The capacity of all press areas at the Tokyo 2020 Olympic and Paralympics Games have been reduced by half as part of measures to "guarantee a safe environment" for reporters and photographers covering the event.
A booking system for daily access to competition venues is also set to be put in place, requiring every member of accredited press to make a request in advance.
This process will not apply to the Main Press Centre (MPC), although the venue will be available on a "first come first served basis".
The requirements for physical distancing at the MPC, venue media centres, press tribunes, conference rooms, mixed zones, photo positions and media lounges have resulted in a significant reduction in capacities, according to the "playbook" published by Tokyo 2020 on its website today.
The playbook states that there has been an "average loss of 50 per cent" in all press and photography areas at the Games.
Organisers have insisted they will not reduce the number of media allowed to attend the Games, despite the reduced space.
The rules and restrictions placed on the press have been laid out in the latest "playbook" published by the International Olympic Committee (IOC), International Paralympic Committee (IPC) and Tokyo 2020 - which was not supposed to be revealed until February 10.
The playbooks have been created to ensure everyone is aware of their responsibilities to help the Games go ahead safely amid the coronavirus pandemic.
"Throughout the process of re-designing these Games we have taken into consideration your needs as accredited press, enabling you to carry out your role in covering the Tokyo 2020 Games," said the IOC's head of media operations Lucia Montanarella.
"Some of the measures described in this document might seem restrictive but you can be assured that they aim to allow you to do your job, in a safe environment for you, for the athletes and for the people of Japan."
With space limited for journalists, all press conferences will be available online with "dedicated platforms" used to allow for live question and answer sessions.
The daily IOC and Tokyo 2020 press briefings at the MPC and all medal press conferences are also expected to be live streamed and be archived for on-demand consumption.
Interviews may also be held at the International Broadcast Centre, MPC and the Olympic Village Plaza Mixed Zone, providing there is dedicated transport available for athletes.
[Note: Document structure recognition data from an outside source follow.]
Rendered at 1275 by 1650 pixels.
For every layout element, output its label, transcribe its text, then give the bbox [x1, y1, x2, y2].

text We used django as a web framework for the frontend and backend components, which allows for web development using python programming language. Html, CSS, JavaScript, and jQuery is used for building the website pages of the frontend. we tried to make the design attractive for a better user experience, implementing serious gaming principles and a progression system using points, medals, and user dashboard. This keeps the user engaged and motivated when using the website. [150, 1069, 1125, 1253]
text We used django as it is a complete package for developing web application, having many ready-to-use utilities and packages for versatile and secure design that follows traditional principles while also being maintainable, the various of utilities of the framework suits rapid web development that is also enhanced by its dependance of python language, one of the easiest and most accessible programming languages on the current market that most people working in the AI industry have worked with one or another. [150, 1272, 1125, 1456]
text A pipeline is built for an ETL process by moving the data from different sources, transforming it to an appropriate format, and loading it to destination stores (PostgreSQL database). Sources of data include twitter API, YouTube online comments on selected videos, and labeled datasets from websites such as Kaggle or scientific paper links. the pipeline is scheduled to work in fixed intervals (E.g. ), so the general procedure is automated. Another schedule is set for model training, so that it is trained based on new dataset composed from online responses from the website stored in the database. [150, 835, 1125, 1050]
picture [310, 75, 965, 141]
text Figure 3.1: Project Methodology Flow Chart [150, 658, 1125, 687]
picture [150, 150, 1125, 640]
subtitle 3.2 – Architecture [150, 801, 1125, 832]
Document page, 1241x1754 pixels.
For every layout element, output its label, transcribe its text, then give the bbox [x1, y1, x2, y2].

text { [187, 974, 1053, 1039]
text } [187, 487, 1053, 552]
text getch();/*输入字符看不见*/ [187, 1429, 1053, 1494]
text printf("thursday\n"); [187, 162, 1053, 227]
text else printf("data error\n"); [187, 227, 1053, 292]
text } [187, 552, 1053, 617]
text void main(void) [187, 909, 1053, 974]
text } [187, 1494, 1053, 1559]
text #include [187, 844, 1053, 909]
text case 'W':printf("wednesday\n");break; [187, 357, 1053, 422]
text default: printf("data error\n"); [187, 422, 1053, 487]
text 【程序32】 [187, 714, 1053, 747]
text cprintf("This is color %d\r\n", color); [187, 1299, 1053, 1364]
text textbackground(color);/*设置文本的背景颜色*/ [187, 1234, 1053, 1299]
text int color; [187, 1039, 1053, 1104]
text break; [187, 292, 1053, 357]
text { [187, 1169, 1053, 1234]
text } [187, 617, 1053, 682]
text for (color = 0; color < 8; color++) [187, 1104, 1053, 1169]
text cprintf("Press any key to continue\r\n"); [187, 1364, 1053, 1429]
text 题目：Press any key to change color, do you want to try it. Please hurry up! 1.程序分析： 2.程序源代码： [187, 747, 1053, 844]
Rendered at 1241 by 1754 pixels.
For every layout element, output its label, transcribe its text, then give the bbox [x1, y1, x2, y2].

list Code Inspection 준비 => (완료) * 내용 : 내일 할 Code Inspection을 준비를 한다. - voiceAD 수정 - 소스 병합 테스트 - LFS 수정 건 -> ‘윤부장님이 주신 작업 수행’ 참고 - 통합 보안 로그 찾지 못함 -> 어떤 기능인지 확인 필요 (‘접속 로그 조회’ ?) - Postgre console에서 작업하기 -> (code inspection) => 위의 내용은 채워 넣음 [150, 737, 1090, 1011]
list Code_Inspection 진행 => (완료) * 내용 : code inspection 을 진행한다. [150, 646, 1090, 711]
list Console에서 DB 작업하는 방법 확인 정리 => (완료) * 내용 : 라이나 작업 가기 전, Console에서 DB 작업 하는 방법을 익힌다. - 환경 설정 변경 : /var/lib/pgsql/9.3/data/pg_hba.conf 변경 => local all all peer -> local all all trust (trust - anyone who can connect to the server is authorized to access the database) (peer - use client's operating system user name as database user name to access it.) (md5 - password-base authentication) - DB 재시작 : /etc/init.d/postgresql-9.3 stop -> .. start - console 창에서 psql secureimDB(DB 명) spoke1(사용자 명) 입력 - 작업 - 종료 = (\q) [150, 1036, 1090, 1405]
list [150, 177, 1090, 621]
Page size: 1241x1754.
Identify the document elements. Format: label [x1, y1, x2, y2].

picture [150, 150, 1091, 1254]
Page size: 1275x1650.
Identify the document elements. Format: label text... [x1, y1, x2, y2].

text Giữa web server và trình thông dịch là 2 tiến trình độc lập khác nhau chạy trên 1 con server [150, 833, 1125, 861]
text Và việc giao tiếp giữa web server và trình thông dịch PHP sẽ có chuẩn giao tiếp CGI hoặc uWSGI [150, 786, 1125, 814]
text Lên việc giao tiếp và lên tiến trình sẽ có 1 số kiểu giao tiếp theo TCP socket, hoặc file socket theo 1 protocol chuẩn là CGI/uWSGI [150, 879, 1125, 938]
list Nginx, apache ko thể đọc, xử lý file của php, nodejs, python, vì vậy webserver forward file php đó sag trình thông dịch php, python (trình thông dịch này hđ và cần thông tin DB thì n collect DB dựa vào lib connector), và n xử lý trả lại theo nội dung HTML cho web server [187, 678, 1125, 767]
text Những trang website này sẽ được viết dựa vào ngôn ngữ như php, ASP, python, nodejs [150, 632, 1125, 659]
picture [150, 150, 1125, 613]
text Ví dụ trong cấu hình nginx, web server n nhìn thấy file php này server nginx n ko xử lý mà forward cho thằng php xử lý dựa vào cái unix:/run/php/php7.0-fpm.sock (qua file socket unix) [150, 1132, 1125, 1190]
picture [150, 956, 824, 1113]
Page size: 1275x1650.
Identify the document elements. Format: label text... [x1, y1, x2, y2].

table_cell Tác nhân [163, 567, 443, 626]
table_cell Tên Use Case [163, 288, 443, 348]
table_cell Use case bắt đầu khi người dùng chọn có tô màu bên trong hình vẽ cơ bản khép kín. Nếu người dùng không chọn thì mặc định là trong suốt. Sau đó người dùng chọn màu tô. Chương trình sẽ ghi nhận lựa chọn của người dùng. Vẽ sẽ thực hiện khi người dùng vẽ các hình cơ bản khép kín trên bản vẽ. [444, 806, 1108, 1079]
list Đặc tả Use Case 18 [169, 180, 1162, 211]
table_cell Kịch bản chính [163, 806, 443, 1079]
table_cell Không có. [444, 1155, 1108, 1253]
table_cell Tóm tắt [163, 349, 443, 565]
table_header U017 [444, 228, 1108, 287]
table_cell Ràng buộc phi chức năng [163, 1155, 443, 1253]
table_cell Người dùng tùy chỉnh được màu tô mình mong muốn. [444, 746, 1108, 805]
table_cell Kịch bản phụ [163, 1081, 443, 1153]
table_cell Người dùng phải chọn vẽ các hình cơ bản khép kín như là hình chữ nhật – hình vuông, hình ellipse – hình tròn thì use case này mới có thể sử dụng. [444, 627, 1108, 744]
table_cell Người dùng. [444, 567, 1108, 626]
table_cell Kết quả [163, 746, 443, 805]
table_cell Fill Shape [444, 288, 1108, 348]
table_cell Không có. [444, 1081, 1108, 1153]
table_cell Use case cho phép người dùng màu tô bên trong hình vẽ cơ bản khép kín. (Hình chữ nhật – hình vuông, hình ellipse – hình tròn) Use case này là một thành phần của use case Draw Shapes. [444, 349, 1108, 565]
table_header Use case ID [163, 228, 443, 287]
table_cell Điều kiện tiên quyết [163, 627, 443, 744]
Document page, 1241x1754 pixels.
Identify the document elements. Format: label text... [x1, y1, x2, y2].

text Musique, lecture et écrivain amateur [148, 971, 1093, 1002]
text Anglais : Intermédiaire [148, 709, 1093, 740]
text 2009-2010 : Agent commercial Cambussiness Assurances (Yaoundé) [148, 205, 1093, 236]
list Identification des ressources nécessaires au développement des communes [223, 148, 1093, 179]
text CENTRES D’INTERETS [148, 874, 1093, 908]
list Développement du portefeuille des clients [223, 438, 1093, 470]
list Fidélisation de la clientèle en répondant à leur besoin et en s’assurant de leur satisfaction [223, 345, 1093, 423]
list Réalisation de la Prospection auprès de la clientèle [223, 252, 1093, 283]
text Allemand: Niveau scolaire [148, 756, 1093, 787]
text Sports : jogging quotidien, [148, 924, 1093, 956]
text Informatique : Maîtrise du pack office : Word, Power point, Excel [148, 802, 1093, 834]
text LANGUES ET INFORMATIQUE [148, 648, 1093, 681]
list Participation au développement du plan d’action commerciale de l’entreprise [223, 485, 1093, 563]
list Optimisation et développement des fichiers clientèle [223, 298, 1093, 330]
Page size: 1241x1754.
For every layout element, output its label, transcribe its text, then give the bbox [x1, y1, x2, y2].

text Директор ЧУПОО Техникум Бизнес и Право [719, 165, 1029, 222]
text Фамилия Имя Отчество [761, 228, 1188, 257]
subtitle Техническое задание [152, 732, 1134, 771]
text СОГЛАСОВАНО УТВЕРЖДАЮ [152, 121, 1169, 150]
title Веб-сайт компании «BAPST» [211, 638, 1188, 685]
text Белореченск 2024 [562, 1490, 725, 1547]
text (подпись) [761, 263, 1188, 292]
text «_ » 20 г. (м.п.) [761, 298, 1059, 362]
Temperature checks will be conducted on entry to the locations which must "guarantee physical distancing of athletes" along with the "highest standards of sanitation and personal protection equipment".
Press will be asked to "keep physical interactions with others to a minimum" during their stay at the Games and ensure there is a "two metres distance from athletes and one metre’s distance from others".
Singing or chanting when supporting athletes have been banned, with press instead asked to clap.
They will also be prevented from using public transport "unless given permission" and be asked to practice good hygiene including hand washing and wearing a face mask throughout.
The press - like athletes and International Federation and technical officials - have also been banned from visiting tourist areas, shops, restaurant or bars and gyms.
The press will need to complete an "activity plan" for the first 14 days of their stay in Japan which will be sent to the Japanese authorities.
Press are also set to be "regularly" tested for COVID-19, including before they travel to Japan, on arrival in the country, during the Games and possibly prior to their return home.
Those who test positive could be "isolated in a Government-approved facility", according to the playbook.
Asking participants to install Japan's COCOA and health reporting mobile phone applications is among the other rules.
Every press organisation will be required to appoint a COVID-19 liaison officer who be responsible for ensuring their colleagues understand and follows the rules.
But the playbook admits it has yet to consider how this will work for "smaller organisations and freelancers".
"We trust that the measures laid out will mitigate any risks and impacts involved in participating in the Games, and we fully count on your support to comply with the," the playbook read.
"However, despite all care taken, risks and impacts may not be fully eliminated, and therefore you agree to attend the Olympic and Paralympic Games at your own risk."
Those who fail to comply with the rules could "have an impact on your participation to the Olympic and Paralympic Games, your access to Games venues and, in some cases, on your participation to competitions", the playbook warns.
"Repeated or serious failures to comply with these rules may result in the withdrawal of your accreditation and right to participate in the Olympic and Paralympic Games," the document adds.
The playbooks are due to be updated in April, with the final versions expected in June.